The scope of the claims

[1] a compression section for compressing the refrigerant;

 An electric motor for driving the compression unit;

 A housing in which the compression unit and the electric motor are housed, and

 The refrigerant flowing into the motor-side space from the compression section is directed toward one end in the central axis direction of the stator formed in a cylindrical shape of the motor so that the downstream flow speed becomes faster than the upstream flow speed. With a refrigerant distribution mechanism for distribution

 Compressor.

 [2] The refrigerant circulation mechanism includes a flow path closing member for closing a refrigerant flow path between the compression unit and the electric motor, and a refrigerant ejection hole provided in the flow path closing member.
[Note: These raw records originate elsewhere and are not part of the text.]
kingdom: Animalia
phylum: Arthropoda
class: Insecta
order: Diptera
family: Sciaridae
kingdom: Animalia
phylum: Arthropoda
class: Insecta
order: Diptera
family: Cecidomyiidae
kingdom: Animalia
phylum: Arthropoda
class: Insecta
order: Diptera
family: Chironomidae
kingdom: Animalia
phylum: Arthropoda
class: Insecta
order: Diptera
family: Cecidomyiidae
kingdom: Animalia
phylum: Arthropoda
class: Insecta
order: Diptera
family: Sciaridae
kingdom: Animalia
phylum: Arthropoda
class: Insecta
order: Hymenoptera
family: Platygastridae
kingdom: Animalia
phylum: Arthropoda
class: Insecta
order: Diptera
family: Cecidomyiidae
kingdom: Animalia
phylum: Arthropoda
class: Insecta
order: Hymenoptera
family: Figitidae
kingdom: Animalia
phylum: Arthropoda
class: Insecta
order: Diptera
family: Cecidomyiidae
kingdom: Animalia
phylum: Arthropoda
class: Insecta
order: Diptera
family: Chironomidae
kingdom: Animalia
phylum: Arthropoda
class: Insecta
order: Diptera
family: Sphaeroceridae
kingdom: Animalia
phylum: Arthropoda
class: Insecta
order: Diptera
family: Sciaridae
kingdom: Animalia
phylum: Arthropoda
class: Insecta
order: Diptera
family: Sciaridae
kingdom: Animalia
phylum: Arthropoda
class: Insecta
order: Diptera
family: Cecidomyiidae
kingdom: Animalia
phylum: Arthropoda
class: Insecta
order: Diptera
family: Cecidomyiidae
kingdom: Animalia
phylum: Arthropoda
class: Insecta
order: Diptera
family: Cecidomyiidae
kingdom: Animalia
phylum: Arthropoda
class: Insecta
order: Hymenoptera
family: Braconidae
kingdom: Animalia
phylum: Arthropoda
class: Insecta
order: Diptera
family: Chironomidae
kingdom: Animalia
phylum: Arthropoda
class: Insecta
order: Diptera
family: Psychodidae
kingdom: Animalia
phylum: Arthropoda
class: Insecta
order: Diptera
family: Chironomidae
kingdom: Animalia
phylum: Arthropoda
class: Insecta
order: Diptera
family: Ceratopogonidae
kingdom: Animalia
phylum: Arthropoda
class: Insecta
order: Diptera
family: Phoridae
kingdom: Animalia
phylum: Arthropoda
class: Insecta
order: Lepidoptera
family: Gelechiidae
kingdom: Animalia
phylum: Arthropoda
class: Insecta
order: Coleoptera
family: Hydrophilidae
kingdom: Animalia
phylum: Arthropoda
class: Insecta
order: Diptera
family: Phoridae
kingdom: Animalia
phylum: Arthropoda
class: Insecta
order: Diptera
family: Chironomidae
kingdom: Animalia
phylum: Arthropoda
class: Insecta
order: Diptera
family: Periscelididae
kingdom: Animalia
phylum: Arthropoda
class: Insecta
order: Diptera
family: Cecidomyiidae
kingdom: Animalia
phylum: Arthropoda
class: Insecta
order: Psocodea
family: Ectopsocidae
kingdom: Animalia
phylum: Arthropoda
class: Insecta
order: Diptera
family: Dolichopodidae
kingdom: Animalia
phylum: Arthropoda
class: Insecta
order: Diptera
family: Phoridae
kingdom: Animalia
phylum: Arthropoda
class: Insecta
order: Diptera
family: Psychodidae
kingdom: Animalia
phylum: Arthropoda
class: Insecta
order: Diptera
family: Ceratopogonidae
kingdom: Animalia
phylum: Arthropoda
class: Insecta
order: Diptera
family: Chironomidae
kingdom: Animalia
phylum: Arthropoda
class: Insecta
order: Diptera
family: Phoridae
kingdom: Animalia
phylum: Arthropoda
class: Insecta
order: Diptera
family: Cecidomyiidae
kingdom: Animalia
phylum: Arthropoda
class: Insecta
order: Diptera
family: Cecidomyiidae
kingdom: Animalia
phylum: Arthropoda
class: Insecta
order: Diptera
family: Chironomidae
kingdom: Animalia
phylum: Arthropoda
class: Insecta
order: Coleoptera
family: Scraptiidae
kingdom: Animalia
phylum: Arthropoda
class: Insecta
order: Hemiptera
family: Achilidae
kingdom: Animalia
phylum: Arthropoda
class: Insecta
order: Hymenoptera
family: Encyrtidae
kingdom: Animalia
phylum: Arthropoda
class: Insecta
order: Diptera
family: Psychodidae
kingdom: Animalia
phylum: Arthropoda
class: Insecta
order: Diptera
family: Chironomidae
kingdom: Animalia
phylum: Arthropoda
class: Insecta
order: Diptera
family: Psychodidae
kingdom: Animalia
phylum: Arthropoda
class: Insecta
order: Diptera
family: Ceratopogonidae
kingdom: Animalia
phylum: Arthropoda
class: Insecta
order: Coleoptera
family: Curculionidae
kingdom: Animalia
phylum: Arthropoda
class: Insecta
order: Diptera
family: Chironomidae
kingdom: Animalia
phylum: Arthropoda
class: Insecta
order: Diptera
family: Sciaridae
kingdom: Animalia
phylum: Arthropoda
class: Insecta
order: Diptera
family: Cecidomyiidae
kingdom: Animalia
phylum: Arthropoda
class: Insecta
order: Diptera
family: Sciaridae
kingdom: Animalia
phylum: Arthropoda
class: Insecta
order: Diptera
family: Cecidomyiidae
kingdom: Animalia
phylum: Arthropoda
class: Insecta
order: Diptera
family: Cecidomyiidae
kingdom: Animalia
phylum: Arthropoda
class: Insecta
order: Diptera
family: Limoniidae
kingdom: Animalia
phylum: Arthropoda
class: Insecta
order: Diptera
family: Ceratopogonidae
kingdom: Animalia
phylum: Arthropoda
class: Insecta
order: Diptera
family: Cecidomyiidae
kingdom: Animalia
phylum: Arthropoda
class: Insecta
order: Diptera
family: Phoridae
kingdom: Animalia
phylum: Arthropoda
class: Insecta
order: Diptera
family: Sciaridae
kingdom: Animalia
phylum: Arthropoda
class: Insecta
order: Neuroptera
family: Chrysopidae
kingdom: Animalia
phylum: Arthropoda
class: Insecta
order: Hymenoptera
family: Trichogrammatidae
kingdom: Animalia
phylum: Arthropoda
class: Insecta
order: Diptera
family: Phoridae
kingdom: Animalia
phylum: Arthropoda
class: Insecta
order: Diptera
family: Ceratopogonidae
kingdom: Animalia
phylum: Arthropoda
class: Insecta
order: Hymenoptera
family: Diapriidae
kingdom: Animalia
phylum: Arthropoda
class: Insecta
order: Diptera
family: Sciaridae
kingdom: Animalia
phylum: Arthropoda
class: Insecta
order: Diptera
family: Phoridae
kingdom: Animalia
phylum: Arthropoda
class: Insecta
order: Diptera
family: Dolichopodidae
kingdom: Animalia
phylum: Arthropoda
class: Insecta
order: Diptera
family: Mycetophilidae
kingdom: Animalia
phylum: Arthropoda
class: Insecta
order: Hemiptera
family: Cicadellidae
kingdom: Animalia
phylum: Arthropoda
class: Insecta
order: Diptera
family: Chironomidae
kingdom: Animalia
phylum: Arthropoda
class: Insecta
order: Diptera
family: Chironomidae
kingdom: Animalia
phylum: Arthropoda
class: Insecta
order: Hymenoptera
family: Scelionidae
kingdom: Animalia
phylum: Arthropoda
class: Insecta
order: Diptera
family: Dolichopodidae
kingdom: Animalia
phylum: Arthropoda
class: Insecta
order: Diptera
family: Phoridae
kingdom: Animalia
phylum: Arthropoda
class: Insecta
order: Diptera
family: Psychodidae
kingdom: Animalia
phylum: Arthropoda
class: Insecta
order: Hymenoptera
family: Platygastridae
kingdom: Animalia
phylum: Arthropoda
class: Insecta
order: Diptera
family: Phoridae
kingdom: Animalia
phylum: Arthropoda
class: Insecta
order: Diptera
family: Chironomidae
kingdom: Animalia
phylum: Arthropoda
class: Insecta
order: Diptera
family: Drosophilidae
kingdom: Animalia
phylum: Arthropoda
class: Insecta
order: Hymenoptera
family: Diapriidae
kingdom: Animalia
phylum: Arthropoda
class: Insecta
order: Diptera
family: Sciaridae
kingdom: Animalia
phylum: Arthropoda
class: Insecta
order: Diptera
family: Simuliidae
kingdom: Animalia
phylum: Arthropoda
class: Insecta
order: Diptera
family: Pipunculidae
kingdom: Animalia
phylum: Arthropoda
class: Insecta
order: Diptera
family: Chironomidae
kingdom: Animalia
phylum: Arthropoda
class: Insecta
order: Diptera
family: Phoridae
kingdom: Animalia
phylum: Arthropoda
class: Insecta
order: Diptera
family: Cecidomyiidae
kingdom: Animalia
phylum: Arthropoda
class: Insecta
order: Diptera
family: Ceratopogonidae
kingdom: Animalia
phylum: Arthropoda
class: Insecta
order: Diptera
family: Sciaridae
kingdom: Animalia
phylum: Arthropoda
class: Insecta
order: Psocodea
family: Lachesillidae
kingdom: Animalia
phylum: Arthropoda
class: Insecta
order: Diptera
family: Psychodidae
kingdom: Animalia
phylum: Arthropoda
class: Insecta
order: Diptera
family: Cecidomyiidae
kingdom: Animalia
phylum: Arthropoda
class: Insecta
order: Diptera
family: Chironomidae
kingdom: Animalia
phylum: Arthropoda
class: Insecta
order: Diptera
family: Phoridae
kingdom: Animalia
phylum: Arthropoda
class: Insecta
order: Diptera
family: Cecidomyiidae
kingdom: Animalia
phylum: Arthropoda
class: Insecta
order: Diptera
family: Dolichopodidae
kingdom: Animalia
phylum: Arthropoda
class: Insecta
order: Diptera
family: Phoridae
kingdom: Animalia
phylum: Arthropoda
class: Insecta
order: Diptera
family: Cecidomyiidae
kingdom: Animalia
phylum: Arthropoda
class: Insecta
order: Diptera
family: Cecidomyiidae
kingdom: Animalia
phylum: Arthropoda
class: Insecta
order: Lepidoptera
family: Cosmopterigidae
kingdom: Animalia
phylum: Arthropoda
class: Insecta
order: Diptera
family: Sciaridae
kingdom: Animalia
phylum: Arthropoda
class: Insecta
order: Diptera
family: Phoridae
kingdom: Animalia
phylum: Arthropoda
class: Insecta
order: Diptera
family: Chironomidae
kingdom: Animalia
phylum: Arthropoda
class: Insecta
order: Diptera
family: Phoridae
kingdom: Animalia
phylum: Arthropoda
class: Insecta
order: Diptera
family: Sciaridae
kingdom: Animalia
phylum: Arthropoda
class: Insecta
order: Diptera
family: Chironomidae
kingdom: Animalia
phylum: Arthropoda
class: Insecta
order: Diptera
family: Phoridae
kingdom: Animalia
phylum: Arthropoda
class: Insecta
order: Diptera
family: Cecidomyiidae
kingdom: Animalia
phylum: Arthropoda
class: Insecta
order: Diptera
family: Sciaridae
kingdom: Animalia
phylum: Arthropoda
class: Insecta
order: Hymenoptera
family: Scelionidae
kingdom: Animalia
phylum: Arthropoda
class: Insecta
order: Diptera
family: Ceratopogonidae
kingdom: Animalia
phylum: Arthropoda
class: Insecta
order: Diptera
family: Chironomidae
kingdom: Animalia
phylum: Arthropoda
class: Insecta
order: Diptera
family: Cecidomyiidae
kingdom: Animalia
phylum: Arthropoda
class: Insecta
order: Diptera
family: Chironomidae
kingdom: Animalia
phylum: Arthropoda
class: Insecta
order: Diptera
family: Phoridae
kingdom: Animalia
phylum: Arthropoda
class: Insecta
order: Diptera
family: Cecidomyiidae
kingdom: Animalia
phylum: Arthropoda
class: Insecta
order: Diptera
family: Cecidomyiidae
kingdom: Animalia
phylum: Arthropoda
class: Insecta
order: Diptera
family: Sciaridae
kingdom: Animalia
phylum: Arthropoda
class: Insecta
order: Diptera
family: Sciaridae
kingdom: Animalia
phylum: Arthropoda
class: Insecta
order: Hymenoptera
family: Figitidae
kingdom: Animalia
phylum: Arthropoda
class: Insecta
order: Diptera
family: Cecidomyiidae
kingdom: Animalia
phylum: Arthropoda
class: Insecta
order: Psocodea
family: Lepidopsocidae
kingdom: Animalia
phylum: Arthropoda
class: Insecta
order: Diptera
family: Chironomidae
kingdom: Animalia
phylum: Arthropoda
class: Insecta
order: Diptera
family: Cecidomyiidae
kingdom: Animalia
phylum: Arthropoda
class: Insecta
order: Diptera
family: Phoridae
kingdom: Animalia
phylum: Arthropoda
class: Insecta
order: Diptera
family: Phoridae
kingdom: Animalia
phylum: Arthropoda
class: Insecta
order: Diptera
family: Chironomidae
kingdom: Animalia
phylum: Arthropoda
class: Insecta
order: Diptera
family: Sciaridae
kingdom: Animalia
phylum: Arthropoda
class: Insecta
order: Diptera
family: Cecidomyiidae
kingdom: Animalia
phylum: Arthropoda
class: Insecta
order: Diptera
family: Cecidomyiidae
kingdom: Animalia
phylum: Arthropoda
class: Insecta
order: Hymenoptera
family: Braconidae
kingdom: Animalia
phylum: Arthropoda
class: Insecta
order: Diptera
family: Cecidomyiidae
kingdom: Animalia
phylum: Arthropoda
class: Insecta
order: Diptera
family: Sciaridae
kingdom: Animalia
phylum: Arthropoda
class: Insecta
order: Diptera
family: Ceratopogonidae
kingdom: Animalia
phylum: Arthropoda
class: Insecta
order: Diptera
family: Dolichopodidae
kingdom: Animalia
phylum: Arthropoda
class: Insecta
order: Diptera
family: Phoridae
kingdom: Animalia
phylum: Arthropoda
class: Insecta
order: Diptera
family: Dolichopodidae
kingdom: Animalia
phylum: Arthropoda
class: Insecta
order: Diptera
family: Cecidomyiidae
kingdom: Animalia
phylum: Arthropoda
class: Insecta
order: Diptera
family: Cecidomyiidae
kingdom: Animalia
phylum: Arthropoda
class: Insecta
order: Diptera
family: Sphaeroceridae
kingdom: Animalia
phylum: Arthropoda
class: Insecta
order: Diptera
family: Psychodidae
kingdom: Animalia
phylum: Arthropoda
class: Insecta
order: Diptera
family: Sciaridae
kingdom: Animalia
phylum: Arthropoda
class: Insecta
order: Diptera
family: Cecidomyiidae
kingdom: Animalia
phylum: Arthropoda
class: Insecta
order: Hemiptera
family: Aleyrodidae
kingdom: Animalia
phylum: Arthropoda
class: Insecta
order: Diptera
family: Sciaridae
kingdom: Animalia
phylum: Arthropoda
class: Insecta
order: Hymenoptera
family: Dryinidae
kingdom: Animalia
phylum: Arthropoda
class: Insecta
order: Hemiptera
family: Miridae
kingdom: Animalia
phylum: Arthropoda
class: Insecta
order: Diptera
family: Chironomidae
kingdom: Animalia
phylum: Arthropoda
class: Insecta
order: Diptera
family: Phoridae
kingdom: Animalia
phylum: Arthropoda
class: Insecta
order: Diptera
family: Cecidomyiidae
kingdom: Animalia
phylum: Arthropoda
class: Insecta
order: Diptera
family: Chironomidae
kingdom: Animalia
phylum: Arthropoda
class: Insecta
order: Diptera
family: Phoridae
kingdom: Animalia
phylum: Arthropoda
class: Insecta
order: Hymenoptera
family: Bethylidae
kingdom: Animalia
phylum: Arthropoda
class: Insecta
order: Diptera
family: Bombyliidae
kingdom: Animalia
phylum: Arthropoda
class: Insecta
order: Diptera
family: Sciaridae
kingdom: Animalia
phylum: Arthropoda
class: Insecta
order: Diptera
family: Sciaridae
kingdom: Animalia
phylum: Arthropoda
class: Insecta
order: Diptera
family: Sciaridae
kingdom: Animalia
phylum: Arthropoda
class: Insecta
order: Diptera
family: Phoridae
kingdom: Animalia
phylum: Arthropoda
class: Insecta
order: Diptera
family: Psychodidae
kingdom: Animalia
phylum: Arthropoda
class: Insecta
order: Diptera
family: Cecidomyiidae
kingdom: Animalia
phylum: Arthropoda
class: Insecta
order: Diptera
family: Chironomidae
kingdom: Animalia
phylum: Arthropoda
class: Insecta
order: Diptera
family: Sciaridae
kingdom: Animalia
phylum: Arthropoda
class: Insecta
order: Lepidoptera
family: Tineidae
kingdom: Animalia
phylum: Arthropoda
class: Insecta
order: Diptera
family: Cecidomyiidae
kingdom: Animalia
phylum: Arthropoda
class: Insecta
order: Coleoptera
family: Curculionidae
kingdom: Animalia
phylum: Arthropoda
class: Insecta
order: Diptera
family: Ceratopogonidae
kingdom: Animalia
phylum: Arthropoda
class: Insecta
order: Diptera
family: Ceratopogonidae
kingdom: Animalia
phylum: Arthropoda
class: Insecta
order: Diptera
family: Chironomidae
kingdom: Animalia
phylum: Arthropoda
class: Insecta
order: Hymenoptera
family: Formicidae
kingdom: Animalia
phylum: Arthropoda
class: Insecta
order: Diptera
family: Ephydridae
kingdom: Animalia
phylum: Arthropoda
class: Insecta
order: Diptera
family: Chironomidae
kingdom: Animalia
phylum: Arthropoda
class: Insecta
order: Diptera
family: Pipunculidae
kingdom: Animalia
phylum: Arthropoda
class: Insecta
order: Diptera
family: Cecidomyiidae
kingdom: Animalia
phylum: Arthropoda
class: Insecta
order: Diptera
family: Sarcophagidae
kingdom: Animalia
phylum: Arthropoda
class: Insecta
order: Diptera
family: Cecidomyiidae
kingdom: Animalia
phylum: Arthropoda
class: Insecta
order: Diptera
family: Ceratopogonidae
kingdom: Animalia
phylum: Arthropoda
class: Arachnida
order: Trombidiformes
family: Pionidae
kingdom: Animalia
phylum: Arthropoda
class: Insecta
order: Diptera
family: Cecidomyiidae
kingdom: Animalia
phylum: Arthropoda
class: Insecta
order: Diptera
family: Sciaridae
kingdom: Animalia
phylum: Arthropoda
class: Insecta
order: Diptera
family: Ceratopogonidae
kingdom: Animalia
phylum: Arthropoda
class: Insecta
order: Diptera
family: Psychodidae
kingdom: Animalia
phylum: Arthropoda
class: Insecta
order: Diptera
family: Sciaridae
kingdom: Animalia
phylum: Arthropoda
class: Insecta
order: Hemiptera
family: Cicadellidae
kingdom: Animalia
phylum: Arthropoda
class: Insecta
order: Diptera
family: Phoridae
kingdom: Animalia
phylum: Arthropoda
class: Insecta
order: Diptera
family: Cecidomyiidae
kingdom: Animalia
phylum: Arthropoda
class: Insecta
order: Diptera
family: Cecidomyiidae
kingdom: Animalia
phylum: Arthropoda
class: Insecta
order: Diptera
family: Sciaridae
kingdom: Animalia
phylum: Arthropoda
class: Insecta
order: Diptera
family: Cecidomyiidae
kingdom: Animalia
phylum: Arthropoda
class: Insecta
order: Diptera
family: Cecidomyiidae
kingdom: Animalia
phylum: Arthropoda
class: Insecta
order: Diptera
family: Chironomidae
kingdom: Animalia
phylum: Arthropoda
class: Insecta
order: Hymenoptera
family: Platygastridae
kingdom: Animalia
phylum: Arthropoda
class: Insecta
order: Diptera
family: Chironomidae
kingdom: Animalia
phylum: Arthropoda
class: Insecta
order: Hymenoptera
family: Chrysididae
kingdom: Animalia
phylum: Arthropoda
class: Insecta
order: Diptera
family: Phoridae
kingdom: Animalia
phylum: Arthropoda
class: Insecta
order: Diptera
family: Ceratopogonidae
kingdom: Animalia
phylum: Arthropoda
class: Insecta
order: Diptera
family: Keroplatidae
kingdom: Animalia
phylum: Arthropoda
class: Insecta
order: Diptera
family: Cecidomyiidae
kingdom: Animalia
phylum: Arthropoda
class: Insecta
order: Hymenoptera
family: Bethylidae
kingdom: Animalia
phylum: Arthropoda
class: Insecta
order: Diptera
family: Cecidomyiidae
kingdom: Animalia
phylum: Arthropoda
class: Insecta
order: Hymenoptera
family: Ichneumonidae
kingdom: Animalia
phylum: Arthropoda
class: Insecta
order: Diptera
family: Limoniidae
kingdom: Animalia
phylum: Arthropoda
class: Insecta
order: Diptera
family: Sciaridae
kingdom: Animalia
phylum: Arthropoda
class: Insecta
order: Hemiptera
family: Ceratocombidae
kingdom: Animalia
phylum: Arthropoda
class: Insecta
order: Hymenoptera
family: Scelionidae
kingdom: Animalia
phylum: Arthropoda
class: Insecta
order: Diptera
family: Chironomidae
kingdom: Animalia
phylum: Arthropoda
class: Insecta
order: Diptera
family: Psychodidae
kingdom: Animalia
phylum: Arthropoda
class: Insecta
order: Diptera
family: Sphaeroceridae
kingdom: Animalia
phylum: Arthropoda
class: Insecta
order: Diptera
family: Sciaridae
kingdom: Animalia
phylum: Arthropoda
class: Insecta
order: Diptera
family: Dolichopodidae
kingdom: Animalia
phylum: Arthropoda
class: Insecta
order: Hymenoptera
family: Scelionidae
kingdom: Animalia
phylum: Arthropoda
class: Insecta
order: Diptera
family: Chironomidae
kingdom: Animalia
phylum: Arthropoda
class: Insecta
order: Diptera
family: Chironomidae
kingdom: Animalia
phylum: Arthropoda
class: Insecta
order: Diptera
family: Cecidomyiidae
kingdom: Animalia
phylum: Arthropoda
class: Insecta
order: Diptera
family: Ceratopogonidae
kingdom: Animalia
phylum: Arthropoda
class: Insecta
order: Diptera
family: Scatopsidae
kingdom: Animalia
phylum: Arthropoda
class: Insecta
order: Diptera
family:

 The compressor according to claim 1.

[3] The flow path closing member is provided at a distance from one end in the central axis direction of the stator,

 3. The compressor according to claim 2, wherein a plurality of refrigerant ejection holes are provided at intervals in the circumferential direction of the stator.

[4] The refrigerant is carbon dioxide

 The compressor according to any one of claims 1 to 3.